__Task prompt__
The reply should hold every line of the data below, unchanged, and none of the pictures.

__Material supplied__
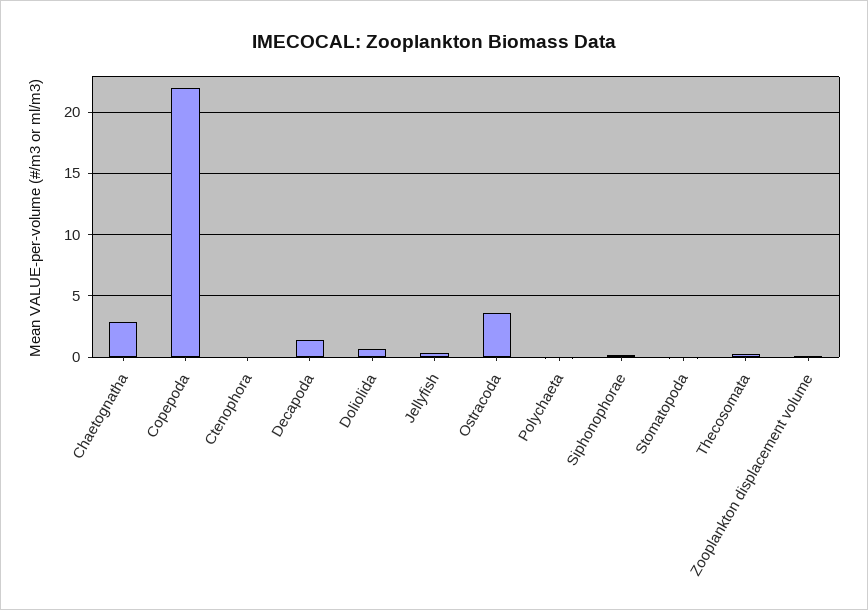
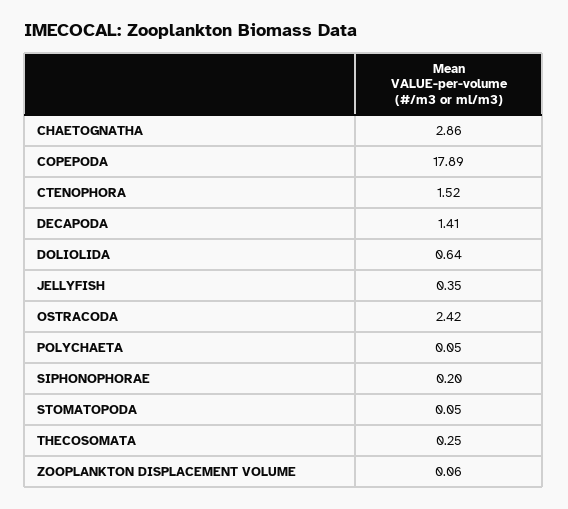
  {
    "Chaetognatha": 2.86,
-   "Copepoda": 22,
+   "Copepoda": 17.89,
-   "Ctenophora": 0,
+   "Ctenophora": 1.52,
    "Decapoda": 1.41,
    "Doliolida": 0.64,
    "Jellyfish": 0.35,
-   "Ostracoda": 3.5,
+   "Ostracoda": 2.42,
    "Polychaeta": 0.05,
    "Siphonophorae": 0.2,
    "Stomatopoda": 0.05,
    "Thecosomata": 0.25,
    "Zooplankton displacement volume": 0.06
  }

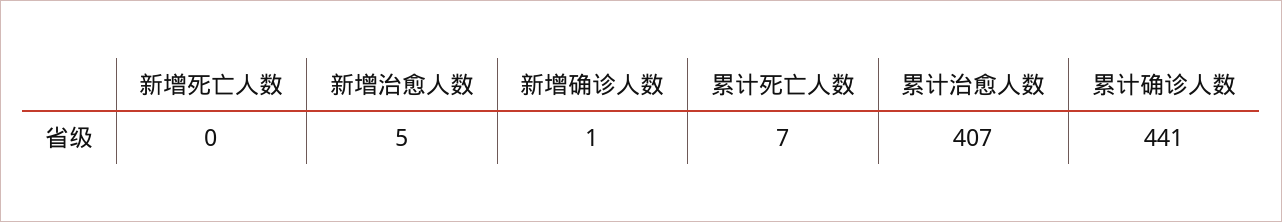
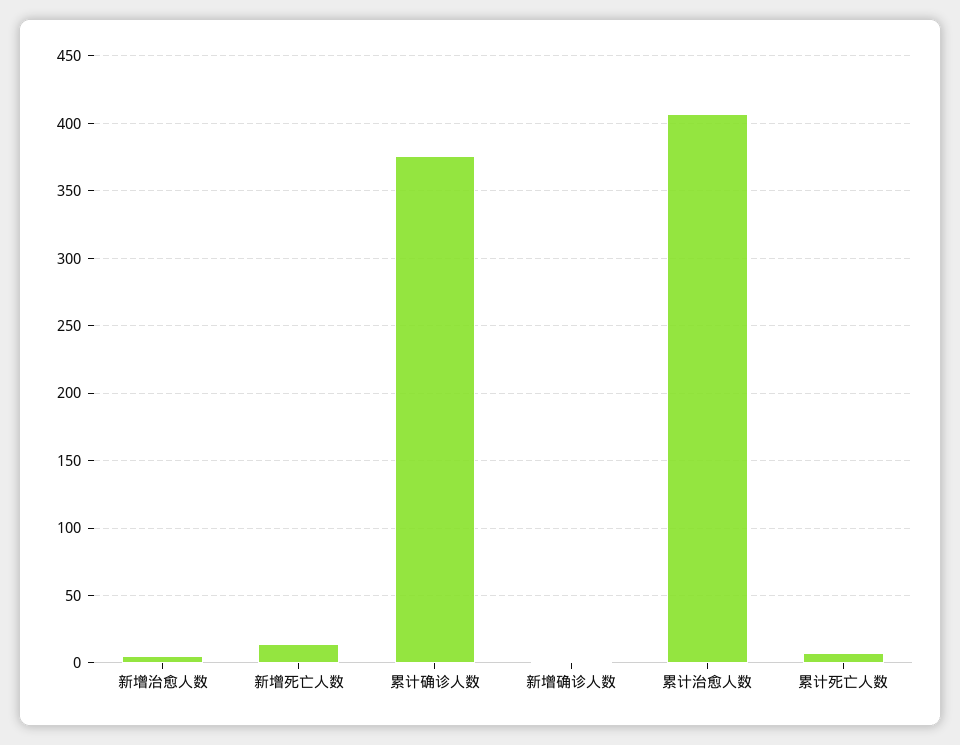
  {
-   "新增死亡人数": 0,
+   "新增死亡人数": 15,
    "新增治愈人数": 5,
    "新增确诊人数": 1,
    "累计死亡人数": 7,
    "累计治愈人数": 407,
-   "累计确诊人数": 441
+   "累计确诊人数": 375
  }

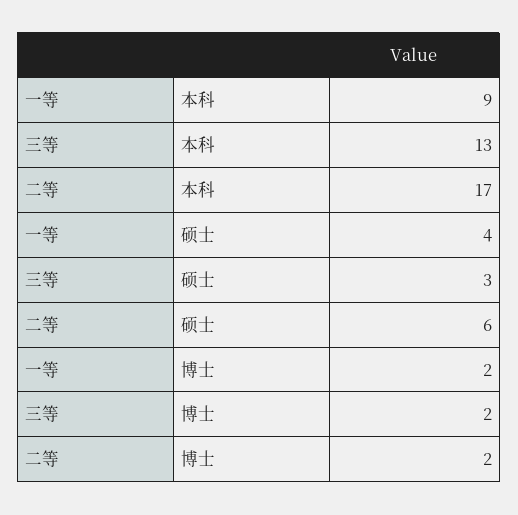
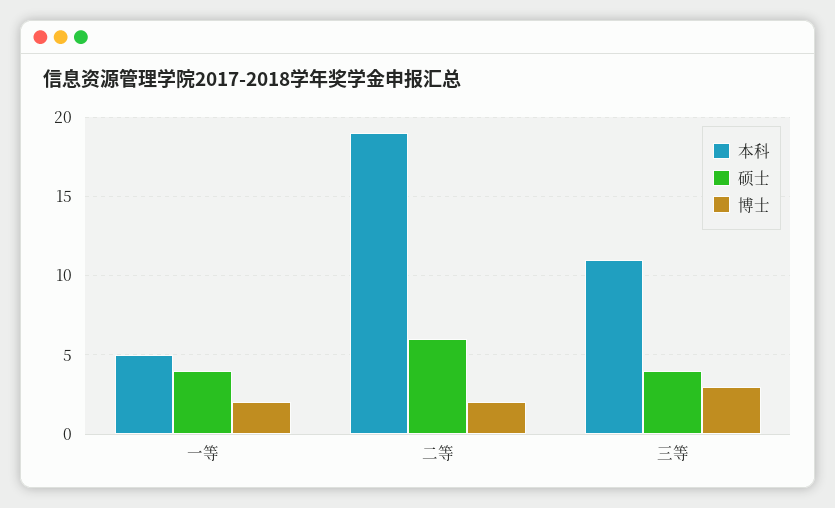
  {
    "本科": {
-     "一等": 9,
+     "一等": 5,
-     "三等": 13,
+     "三等": 11,
-     "二等": 17
+     "二等": 19
    },
    "硕士": {
      "一等": 4,
-     "三等": 3,
+     "三等": 4,
      "二等": 6
    },
    "博士": {
      "一等": 2,
-     "三等": 2,
+     "三等": 3,
      "二等": 2
    }
  }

__Output for this task__
  {
    "Chaetognatha": 2.86,
-   "Copepoda": 22,
+   "Copepoda": 17.89,
-   "Ctenophora": 0,
+   "Ctenophora": 1.52,
    "Decapoda": 1.41,
    "Doliolida": 0.64,
    "Jellyfish": 0.35,
-   "Ostracoda": 3.5,
+   "Ostracoda": 2.42,
    "Polychaeta": 0.05,
    "Siphonophorae": 0.2,
    "Stomatopoda": 0.05,
    "Thecosomata": 0.25,
    "Zooplankton displacement volume": 0.06
  }

  {
-   "新增死亡人数": 0,
+   "新增死亡人数": 15,
    "新增治愈人数": 5,
    "新增确诊人数": 1,
    "累计死亡人数": 7,
    "累计治愈人数": 407,
-   "累计确诊人数": 441
+   "累计确诊人数": 375
  }

  {
    "本科": {
-     "一等": 9,
+     "一等": 5,
-     "三等": 13,
+     "三等": 11,
-     "二等": 17
+     "二等": 19
    },
    "硕士": {
      "一等": 4,
-     "三等": 3,
+     "三等": 4,
      "二等": 6
    },
    "博士": {
      "一等": 2,
-     "三等": 2,
+     "三等": 3,
      "二等": 2
    }
  }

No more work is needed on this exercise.